> **Exercise objective**:
Turn the items below into a numbered list, leaving out every blank line.

> **Material provided**:

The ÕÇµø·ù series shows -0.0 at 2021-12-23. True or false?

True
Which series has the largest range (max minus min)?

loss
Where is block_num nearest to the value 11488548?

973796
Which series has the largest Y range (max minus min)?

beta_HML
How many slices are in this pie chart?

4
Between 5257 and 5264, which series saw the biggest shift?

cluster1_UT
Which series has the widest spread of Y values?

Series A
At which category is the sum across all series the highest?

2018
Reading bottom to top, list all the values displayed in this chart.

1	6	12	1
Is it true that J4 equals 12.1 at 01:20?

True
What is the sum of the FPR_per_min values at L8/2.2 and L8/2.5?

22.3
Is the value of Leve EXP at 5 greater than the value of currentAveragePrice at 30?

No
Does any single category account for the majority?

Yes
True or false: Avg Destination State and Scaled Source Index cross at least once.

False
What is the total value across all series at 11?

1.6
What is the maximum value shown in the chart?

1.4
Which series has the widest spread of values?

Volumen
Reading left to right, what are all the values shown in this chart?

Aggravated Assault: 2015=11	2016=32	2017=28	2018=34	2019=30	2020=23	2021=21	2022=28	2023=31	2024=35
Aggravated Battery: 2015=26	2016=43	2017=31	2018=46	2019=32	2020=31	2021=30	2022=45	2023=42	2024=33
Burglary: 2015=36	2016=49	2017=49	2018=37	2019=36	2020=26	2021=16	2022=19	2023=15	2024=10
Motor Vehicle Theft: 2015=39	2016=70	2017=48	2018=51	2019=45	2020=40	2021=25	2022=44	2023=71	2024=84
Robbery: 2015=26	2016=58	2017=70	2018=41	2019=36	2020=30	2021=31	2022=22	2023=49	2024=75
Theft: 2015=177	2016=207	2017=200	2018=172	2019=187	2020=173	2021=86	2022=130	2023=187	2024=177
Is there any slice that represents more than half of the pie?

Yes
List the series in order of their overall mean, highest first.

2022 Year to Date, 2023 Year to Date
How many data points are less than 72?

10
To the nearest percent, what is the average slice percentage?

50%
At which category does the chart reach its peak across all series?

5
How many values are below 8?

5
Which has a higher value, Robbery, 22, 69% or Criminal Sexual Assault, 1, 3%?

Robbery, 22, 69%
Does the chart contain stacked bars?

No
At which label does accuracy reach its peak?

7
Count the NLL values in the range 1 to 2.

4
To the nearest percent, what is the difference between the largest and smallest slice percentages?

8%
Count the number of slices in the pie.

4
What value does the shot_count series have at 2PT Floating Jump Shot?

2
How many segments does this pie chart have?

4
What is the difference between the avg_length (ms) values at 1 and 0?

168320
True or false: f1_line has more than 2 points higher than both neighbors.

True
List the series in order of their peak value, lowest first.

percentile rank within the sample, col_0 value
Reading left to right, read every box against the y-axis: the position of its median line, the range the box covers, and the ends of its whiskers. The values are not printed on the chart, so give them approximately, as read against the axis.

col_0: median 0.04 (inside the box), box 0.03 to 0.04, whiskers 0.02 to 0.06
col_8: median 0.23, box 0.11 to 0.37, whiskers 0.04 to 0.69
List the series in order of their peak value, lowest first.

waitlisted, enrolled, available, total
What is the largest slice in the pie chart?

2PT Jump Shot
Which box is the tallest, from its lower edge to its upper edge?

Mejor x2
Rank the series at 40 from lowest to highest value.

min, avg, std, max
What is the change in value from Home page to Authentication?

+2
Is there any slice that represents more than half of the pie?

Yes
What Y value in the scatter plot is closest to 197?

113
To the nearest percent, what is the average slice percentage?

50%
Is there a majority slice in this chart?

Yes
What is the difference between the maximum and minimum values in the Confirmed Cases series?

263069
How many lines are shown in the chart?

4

> **Completed exercise**:
1. The ÕÇµø·ù series shows -0.0 at 2021-12-23. True or false?
2. True
3. Which series has the largest range (max minus min)?
4. loss
5. Where is block_num nearest to the value 11488548?
6. 973796
7. Which series has the largest Y range (max minus min)?
8. beta_HML
9. How many slices are in this pie chart?
10. 4
11. Between 5257 and 5264, which series saw the biggest shift?
12. cluster1_UT
13. Which series has the widest spread of Y values?
14. Series A
15. At which category is the sum across all series the highest?
16. 2018
17. Reading bottom to top, list all the values displayed in this chart.
18. 1	6	12	1
19. Is it true that J4 equals 12.1 at 01:20?
20. True
21. What is the sum of the FPR_per_min values at L8/2.2 and L8/2.5?
22. 22.3
23. Is the value of Leve EXP at 5 greater than the value of currentAveragePrice at 30?
24. No
25. Does any single category account for the majority?
26. Yes
27. True or false: Avg Destination State and Scaled Source Index cross at least once.
28. False
29. What is the total value across all series at 11?
30. 1.6
31. What is the maximum value shown in the chart?
32. 1.4
33. Which series has the widest spread of values?
34. Volumen
35. Reading left to right, what are all the values shown in this chart?
36. Aggravated Assault: 2015=11	2016=32	2017=28	2018=34	2019=30	2020=23	2021=21	2022=28	2023=31	2024=35
37. Aggravated Battery: 2015=26	2016=43	2017=31	2018=46	2019=32	2020=31	2021=30	2022=45	2023=42	2024=33
38. Burglary: 2015=36	2016=49	2017=49	2018=37	2019=36	2020=26	2021=16	2022=19	2023=15	2024=10
39. Motor Vehicle Theft: 2015=39	2016=70	2017=48	2018=51	2019=45	2020=40	2021=25	2022=44	2023=71	2024=84
40. Robbery: 2015=26	2016=58	2017=70	2018=41	2019=36	2020=30	2021=31	2022=22	2023=49	2024=75
41. Theft: 2015=177	2016=207	2017=200	2018=172	2019=187	2020=173	2021=86	2022=130	2023=187	2024=177
42. Is there any slice that represents more than half of the pie?
43. Yes
44. List the series in order of their overall mean, highest first.
45. 2022 Year to Date, 2023 Year to Date
46. How many data points are less than 72?
47. 10
48. To the nearest percent, what is the average slice percentage?
49. 50%
50. At which category does the chart reach its peak across all series?
51. 5
52. How many values are below 8?
53. 5
54. Which has a higher value, Robbery, 22, 69% or Criminal Sexual Assault, 1, 3%?
55. Robbery, 22, 69%
56. Does the chart contain stacked bars?
57. No
58. At which label does accuracy reach its peak?
59. 7
60. Count the NLL values in the range 1 to 2.
61. 4
62. To the nearest percent, what is the difference between the largest and smallest slice percentages?
63. 8%
64. Count the number of slices in the pie.
65. 4
66. What value does the shot_count series have at 2PT Floating Jump Shot?
67. 2
68. How many segments does this pie chart have?
69. 4
70. What is the difference between the avg_length (ms) values at 1 and 0?
71. 168320
72. True or false: f1_line has more than 2 points higher than both neighbors.
73. True
74. List the series in order of their peak value, lowest first.
75. percentile rank within the sample, col_0 value
76. Reading left to right, read every box against the y-axis: the position of its median line, the range the box covers, and the ends of its whiskers. The values are not printed on the chart, so give them approximately, as read against the axis.
77. col_0: median 0.04 (inside the box), box 0.03 to 0.04, whiskers 0.02 to 0.06
78. col_8: median 0.23, box 0.11 to 0.37, whiskers 0.04 to 0.69
79. List the series in order of their peak value, lowest first.
80. waitlisted, enrolled, available, total
81. What is the largest slice in the pie chart?
82. 2PT Jump Shot
83. Which box is the tallest, from its lower edge to its upper edge?
84. Mejor x2
85. Rank the series at 40 from lowest to highest value.
86. min, avg, std, max
87. What is the change in value from Home page to Authentication?
88. +2
89. Is there any slice that represents more than half of the pie?
90. Yes
91. What Y value in the scatter plot is closest to 197?
92. 113
93. To the nearest percent, what is the average slice percentage?
94. 50%
95. Is there a majority slice in this chart?
96. Yes
97. What is the difference between the maximum and minimum values in the Confirmed Cases series?
98. 263069
99. How many lines are shown in the chart?
100. 4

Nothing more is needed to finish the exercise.